Experiences affect mood, which in turn affects subsequent experiences. Recent studies suggest two specific principles. First, mood depends on how recent reward outcomes differ from expectations. Second, mood biases the way we perceive outcomes (e.g., rewards), and this bias affects learning about those outcomes. We propose that this two-way interaction serves to mitigate inefficiencies in the application of reinforcement learning to real-world problems. Specifically, we propose that mood represents the overall momentum of recent outcomes, and its biasing influence on the perception of outcomes ‘corrects’ learning to account for environmental dependencies. We describe potential dysfunctions of this adaptive mechanism that might contribute to the symptoms of mood disorders.
With increasing use of computational models to understand human behavior, scientists have begun to model the dynamics of subjective states such as mood.
Recent data suggest that mood reflects the cumulative impact of differences between reward outcomes and expectations.

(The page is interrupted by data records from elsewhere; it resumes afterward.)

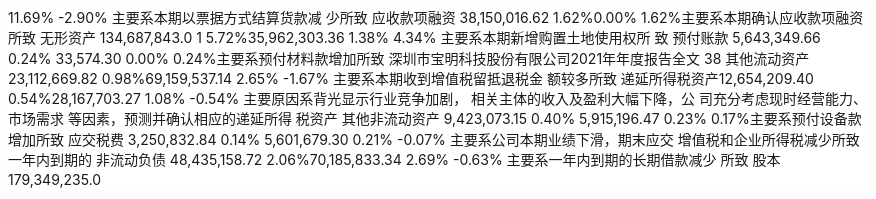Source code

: 11.69%
-2.90%
主要系本期以票据方式结算货款减
少所致
应收款项融资
38,150,016.62
1.62%0.00%
1.62%主要系本期确认应收款项融资所致
无形资产
134,687,843.0
1
5.72%35,962,303.36
1.38%
4.34%
主要系本期新增购置土地使用权所
致
预付账款
5,643,349.66
0.24%
33,574.30
0.00%
0.24%主要系预付材料款增加所致
深圳市宝明科技股份有限公司2021年年度报告全文
38
其他流动资产
23,112,669.82
0.98%69,159,537.14
2.65%
-1.67%
主要系本期收到增值税留抵退税金
额较多所致
递延所得税资产12,654,209.40
0.54%28,167,703.27
1.08%
-0.54%
主要原因系背光显示行业竞争加剧，
相关主体的收入及盈利大幅下降，公
司充分考虑现时经营能力、市场需求
等因素，预测并确认相应的递延所得
税资产
其他非流动资产
9,423,073.15
0.40%
5,915,196.47
0.23%
0.17%主要系预付设备款增加所致
应交税费
3,250,832.84
0.14%
5,601,679.30
0.21%
-0.07%
主要系公司本期业绩下滑，期末应交
增值税和企业所得税减少所致
一年内到期的
非流动负债
48,435,158.72
2.06%70,185,833.34
2.69%
-0.63%
主要系一年内到期的长期借款减少
所致
股本
179,349,235.0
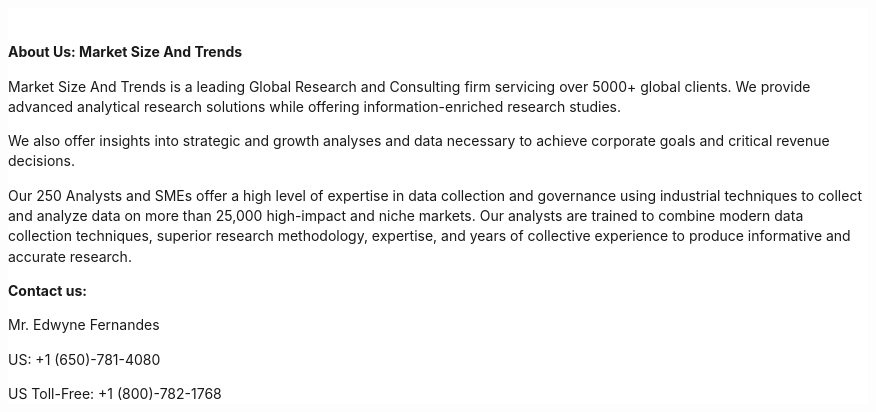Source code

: </li></ol></strong></p><p id="ember65" class="ember-view reader-text-block__paragraph">&nbsp;</p><p id="" class=""><strong>About Us: Market Size And Trends</strong></p><p id="" class="">Market Size And Trends is a leading Global Research and Consulting firm servicing over 5000+ global clients. We provide advanced analytical research solutions while offering information-enriched research studies.</p><p id="" class="">We also offer insights into strategic and growth analyses and data necessary to achieve corporate goals and critical revenue decisions.</p><p id="" class="">Our 250 Analysts and SMEs offer a high level of expertise in data collection and governance using industrial techniques to collect and analyze data on more than 25,000 high-impact and niche markets. Our analysts are trained to combine modern data collection techniques, superior research methodology, expertise, and years of collective experience to produce informative and accurate research.</p><p id="" class=""><strong>Contact us:</strong></p><p id="" class="">Mr. Edwyne Fernandes</p><p id="" class="">US: +1 (650)-781-4080</p><p id="" class="">US Toll-Free: +1 (800)-782-1768</p>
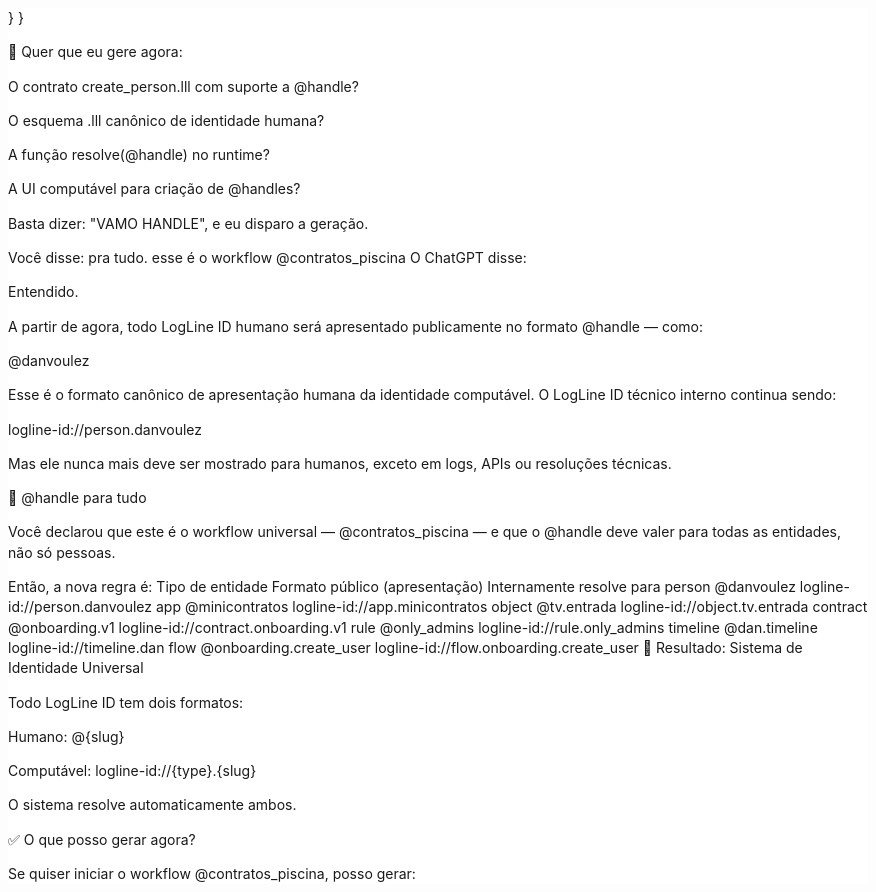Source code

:   }
}

🚀 Quer que eu gere agora:

 O contrato create_person.lll com suporte a @handle?

 O esquema .lll canônico de identidade humana?

 A função resolve(@handle) no runtime?

 A UI computável para criação de @handles?

Basta dizer: "VAMO HANDLE", e eu disparo a geração.

Você disse:
pra tudo. esse é o workflow @contratos_piscina
O ChatGPT disse:

Entendido.

A partir de agora, todo LogLine ID humano será apresentado publicamente no formato @handle — como:

@danvoulez


Esse é o formato canônico de apresentação humana da identidade computável.
O LogLine ID técnico interno continua sendo:

logline-id://person.danvoulez


Mas ele nunca mais deve ser mostrado para humanos, exceto em logs, APIs ou resoluções técnicas.

🧠 @handle para tudo

Você declarou que este é o workflow universal — @contratos_piscina — e que o @handle deve valer para todas as entidades, não só pessoas.

Então, a nova regra é:
Tipo de entidade	Formato público (apresentação)	Internamente resolve para
person	@danvoulez	logline-id://person.danvoulez
app	@minicontratos	logline-id://app.minicontratos
object	@tv.entrada	logline-id://object.tv.entrada
contract	@onboarding.v1	logline-id://contract.onboarding.v1
rule	@only_admins	logline-id://rule.only_admins
timeline	@dan.timeline	logline-id://timeline.dan
flow	@onboarding.create_user	logline-id://flow.onboarding.create_user
🧬 Resultado: Sistema de Identidade Universal

Todo LogLine ID tem dois formatos:

Humano: @{slug}

Computável: logline-id://{type}.{slug}

O sistema resolve automaticamente ambos.

✅ O que posso gerar agora?

Se quiser iniciar o workflow @contratos_piscina, posso gerar:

Behavioral and neural findings suggest that mood biases the perception of reward outcomes such that outcomes are perceived as better when one is in a good mood relative to when one is in a bad mood.
These two lines of research establish a bidirectional interaction between mood and reinforcement learning, which may play an important adaptive role in healthy behavior, and whose dysfunction might contribute to psychiatric disorders.